Problem description
Return every line of the records below verbatim, with no pictures in the copy.

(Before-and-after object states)
++++++++++++++++++++

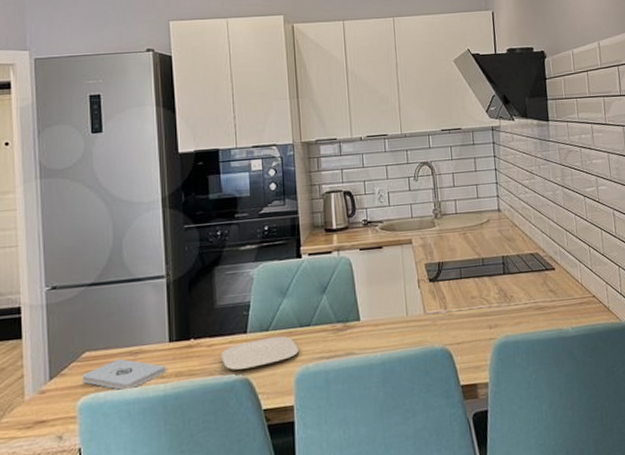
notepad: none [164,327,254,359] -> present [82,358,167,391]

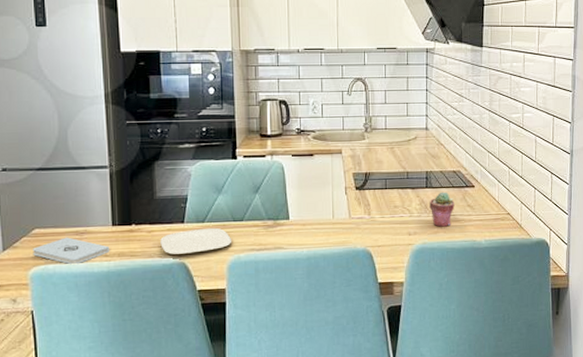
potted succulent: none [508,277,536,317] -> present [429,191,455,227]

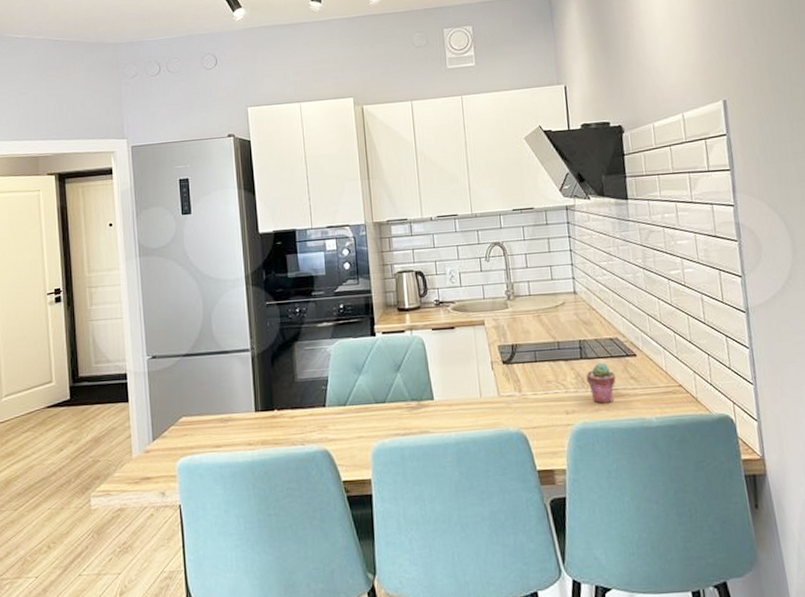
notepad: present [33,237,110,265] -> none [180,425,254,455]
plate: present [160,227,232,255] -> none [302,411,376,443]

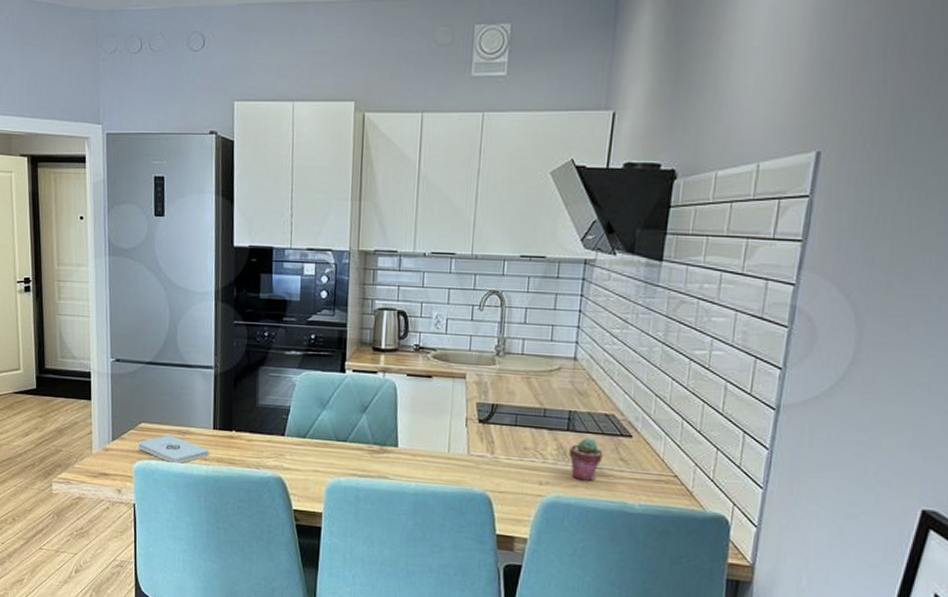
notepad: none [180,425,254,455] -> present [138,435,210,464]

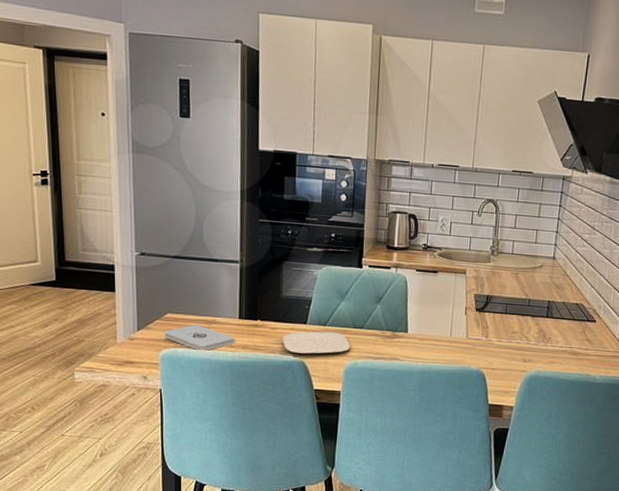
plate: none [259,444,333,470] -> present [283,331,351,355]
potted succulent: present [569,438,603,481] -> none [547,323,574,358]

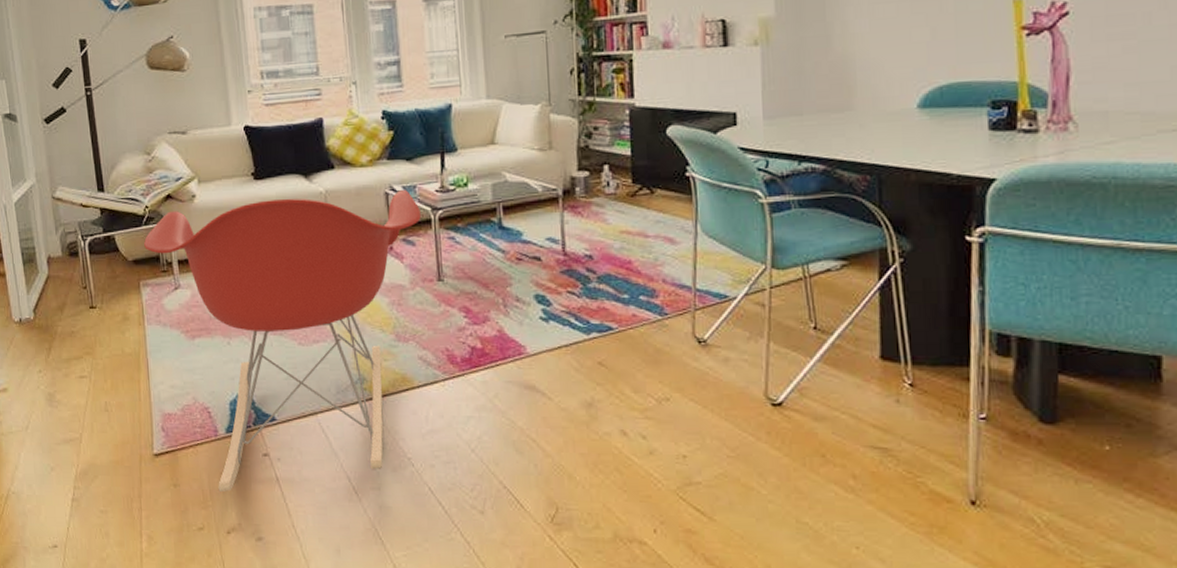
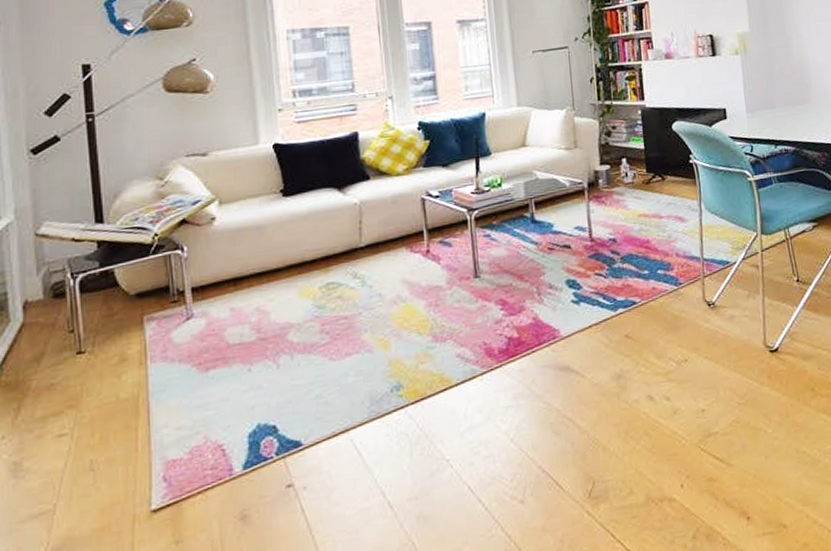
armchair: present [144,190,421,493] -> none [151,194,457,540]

++++++++++++++++++++

Solved problem
notepad: none [164,327,254,359] -> present [82,358,167,391]

potted succulent: none [508,277,536,317] -> present [429,191,455,227]

notepad: present [33,237,110,265] -> none [180,425,254,455]
plate: present [160,227,232,255] -> none [302,411,376,443]

notepad: none [180,425,254,455] -> present [138,435,210,464]

plate: none [259,444,333,470] -> present [283,331,351,355]
potted succulent: present [569,438,603,481] -> none [547,323,574,358]

armchair: present [144,190,421,493] -> none [151,194,457,540]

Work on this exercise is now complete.